• [指示]
A) マクレガーに関する文章から、「UFCのメディアイベント会場」から「鉄製の台車を投げつけたのだ。」までを一字一句変えずに再掲せよ。
B) マクレガーに関する文章を、最後の文の後から書き進めてください。

• [提示文]

UFCのメディアイベント会場のバックステージに忍び込むことに成功したマクレガー一行は、その2日後のUFC 223のメインイベントに出場することになっていたヌルマゴメドフに報復すべく、実力行使に出た。会場からホテルに戻る選手用のバスにヌルマゴメドフが乗車したことを確認したマクレガーは、奇声を発しながらバスに向かって鉄製の台車を投げつけたのだ。



その一部始終は映像に記録されている。何が起きるかが分かっていても、見るたびに驚いてしまうような映像だ。バスの中では割れたガラスが飛び散っている。2人のファイターに破片が当たり、流血している。そんな中、ヌルマゴメドフは「それで全部か?」とでもいうように、ストイックな表情で静かに座っている。

UFC会長のデイナ・ホワイトはこの事件の直後にビデオでコメントを発表、身体を震わせながら、マクレガーの狼藉(ろうぜき)を「UFC史上最も胸が悪くなる出来事」だと吐き捨てたのだった。

スーパースターの台頭と凋落(ちょうらく)

マクレガーはUFC 194(2015年12月)で当時、絶対王者と言われていたレジェンドのジョゼ・アルドをノックアウトし、UFCタイトルマッチ史上最短のわずか13秒でUFCフェザー級チャンピオンに輝いた。UFC 205(2016年11月)では今度はエディ・アルバレスをノックアウト、UFCライト級ベルトも獲得してUFC初の2階級同時制覇を達成している。さらに2017年8月には戦いの舞台をボクシングに移して、5階級世界王者フロイド・メイウェザーとのドリームマッチを実現させた。この試合でのマクレガーのファイトマネーは1億ドル(約114億円)を超えたとも報じられている。マクレガーはUFC最大のスーパースターから、世界の格闘技界のスーパースターへと、生き急ぐかのように駆け上がったのだ。

しかし、この試合以降、マクレガーについてはよくないニュースや噂(うわさ)が報じられるようになっていく。業界事情に詳しい米MMAメディアの記者は、当時のマクレガーの状況を次のように語っていた。

「これまでわれわれ記者も、コナーのことを天才だと持ち上げ、殿上人としてのマクレガー“ミスティック・マック”のイメージ作りに一役を買い過ぎてしまっていたのかもしれない。メイウェザー戦が大成功に終わった今、コナーはスポーツ界で最もありふれた終えんを迎えようとしている。どうやら彼は自制心を失い、ファンの前からフェードアウトしようとしているように見える」

• [データ一覧]
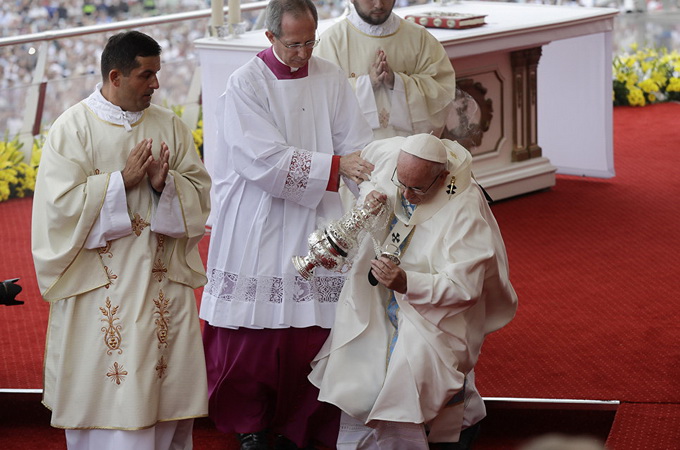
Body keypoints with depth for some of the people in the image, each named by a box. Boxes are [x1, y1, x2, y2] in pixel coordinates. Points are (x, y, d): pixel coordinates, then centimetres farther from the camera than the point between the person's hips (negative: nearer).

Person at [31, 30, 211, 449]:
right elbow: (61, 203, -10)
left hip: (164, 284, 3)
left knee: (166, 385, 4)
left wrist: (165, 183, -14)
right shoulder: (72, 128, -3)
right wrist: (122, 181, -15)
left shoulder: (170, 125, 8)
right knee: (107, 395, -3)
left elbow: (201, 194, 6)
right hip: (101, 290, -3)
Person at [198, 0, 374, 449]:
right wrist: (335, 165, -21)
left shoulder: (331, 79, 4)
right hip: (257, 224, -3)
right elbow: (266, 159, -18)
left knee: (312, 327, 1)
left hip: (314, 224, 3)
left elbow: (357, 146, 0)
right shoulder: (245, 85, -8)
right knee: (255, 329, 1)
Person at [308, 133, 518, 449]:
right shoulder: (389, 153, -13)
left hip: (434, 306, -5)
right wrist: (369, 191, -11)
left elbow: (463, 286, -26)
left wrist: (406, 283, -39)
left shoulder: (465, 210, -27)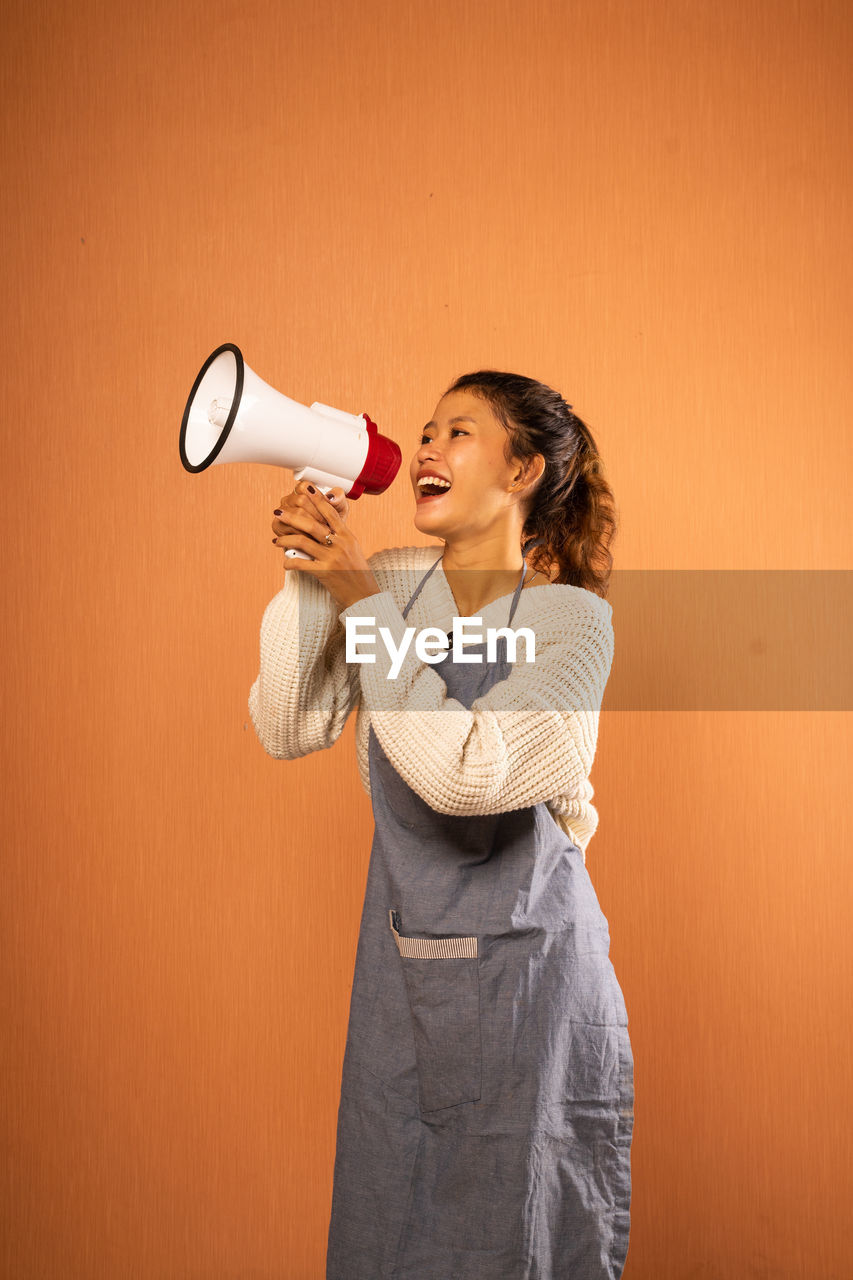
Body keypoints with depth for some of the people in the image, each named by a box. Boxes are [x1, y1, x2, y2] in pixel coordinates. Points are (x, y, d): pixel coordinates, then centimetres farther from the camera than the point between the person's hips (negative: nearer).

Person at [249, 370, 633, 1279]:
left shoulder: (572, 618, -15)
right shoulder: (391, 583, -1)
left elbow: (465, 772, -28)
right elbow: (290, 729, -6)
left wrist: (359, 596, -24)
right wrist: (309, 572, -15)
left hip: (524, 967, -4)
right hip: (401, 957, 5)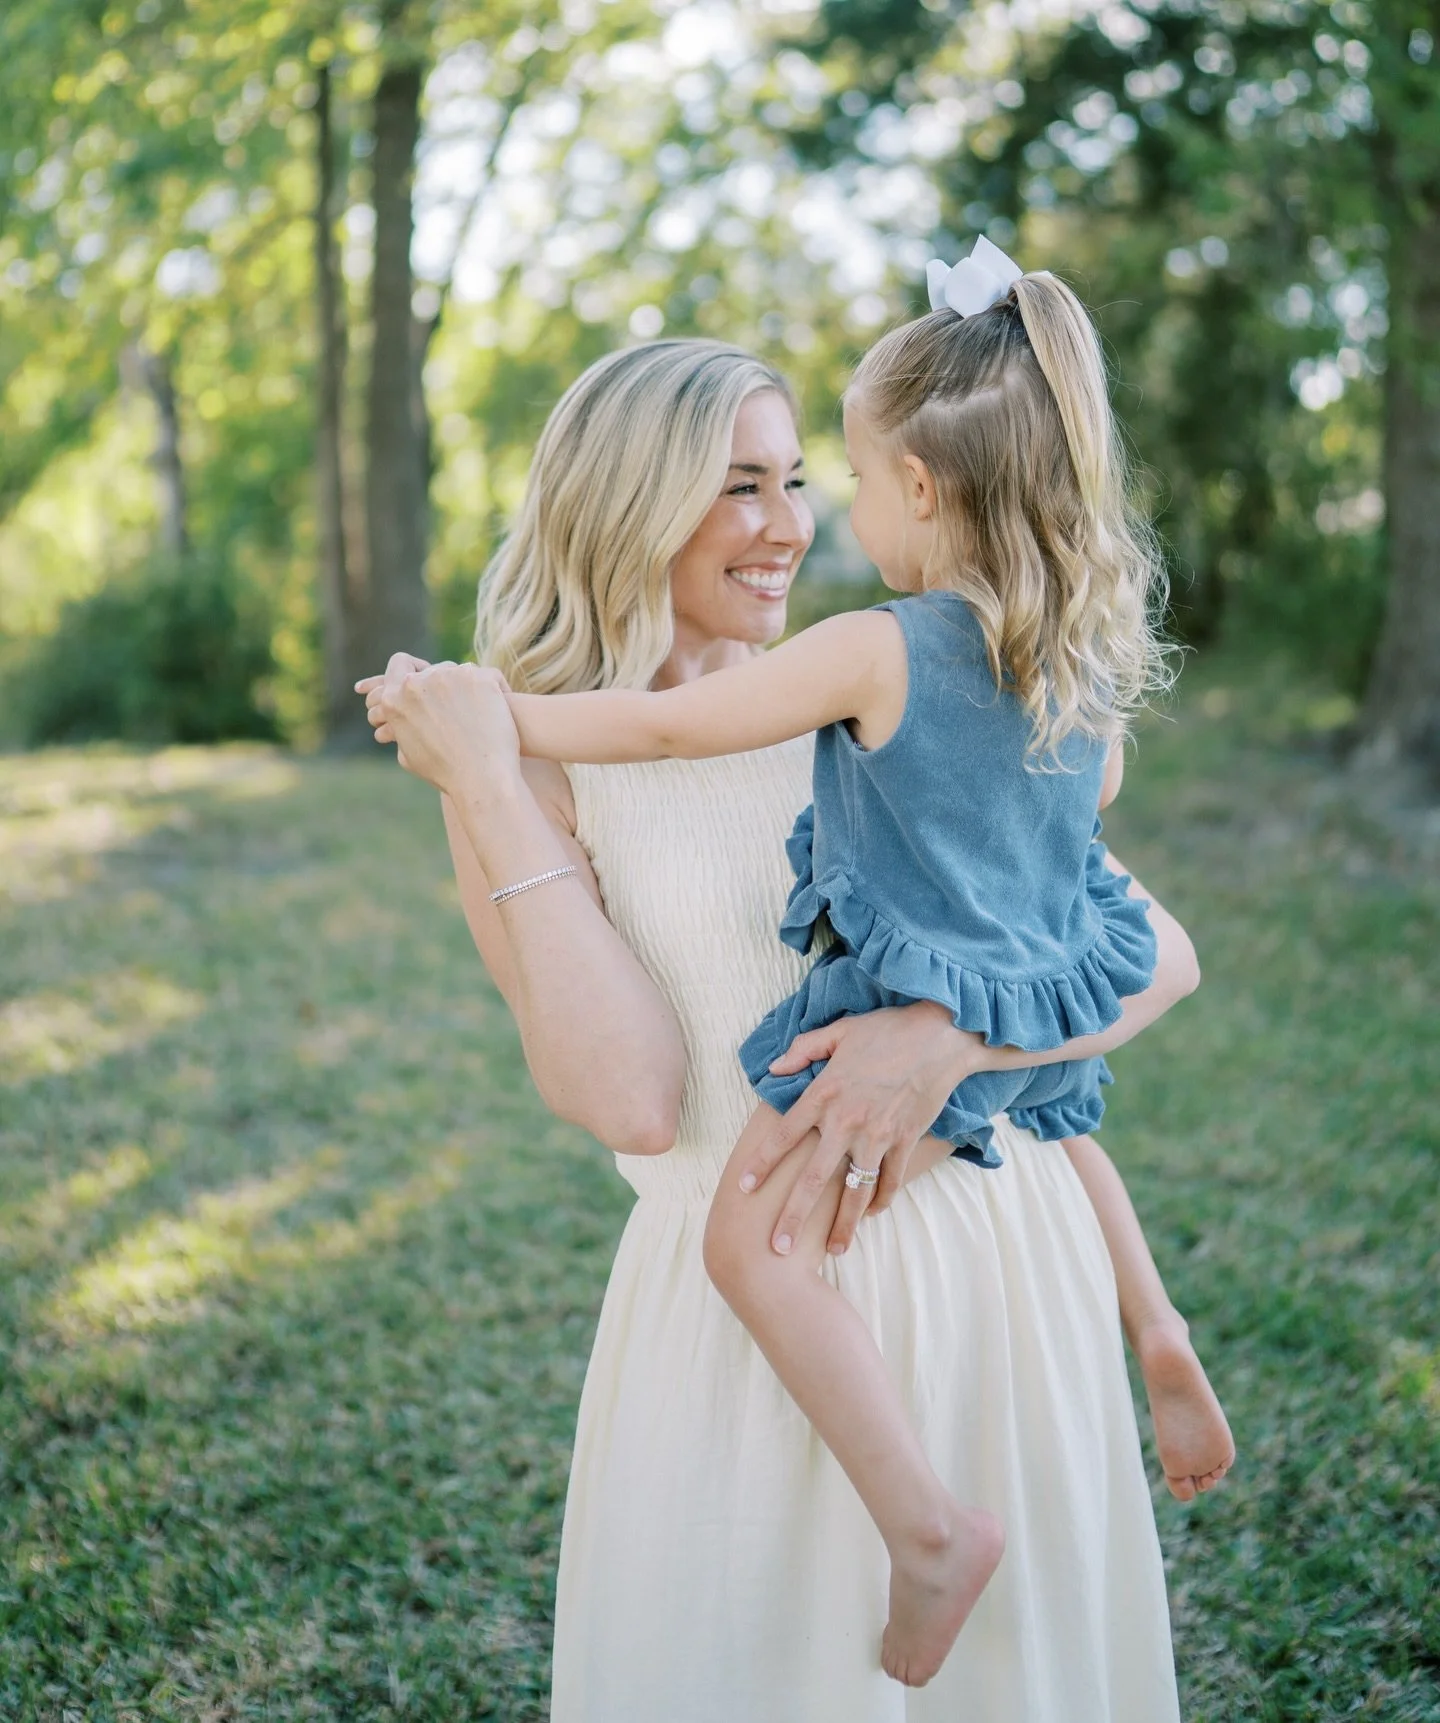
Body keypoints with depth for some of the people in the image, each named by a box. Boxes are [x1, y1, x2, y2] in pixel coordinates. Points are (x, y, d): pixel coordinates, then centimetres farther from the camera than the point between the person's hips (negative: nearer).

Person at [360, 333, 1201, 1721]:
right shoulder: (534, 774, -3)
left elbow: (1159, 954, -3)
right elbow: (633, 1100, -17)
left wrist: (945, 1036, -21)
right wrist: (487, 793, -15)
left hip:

• [解答]
A)
UFCのメディアイベント会場のバックステージに忍び込むことに成功したマクレガー一行は、その2日後のUFC 223のメインイベントに出場することになっていたヌルマゴメドフに報復すべく、実力行使に出た。会場からホテルに戻る選手用のバスにヌルマゴメドフが乗車したことを確認したマクレガーは、奇声を発しながらバスに向かって鉄製の台車を投げつけたのだ。

B)
「若くしてこれほどまでの名声と大金を手に入れ、多くの人にとっての食いぶちになってしまうと、コナーに向かって“あなたには問題がある”とビシッと言える人はもういないのかもしれない」

「ジョン・ジョーンズの場合、実は一般に知られているよりもうんとひどい状況だったのだが、コナーはその5倍はひどい。悪人だと決めつけるわけではないが、道を踏み外している。どれほど道を踏み外しているのか、みなさんは想像も付かないことと思う。このままの状態が続くなら、彼には破滅的な結末が待っている」

UFC会長のホワイトまでもが、一時は次のようにコメントしていたのだ。

「コナーはもう試合をしないかもしれない。ヤツはもう何億ドルも持っている。これ以上試合で顔を殴られたいと思うはずもない。カネで変わってしまう人はたくさんいるんだ。コナーは若くてリッチで、アイルランドでは神のような存在だ。これは健全な環境とはいえない。とにかく、コナーが戻ってくるかどうか分からないので、私はコナーはもう戻ってこないものだと思って仕事を進めていこうと思っている」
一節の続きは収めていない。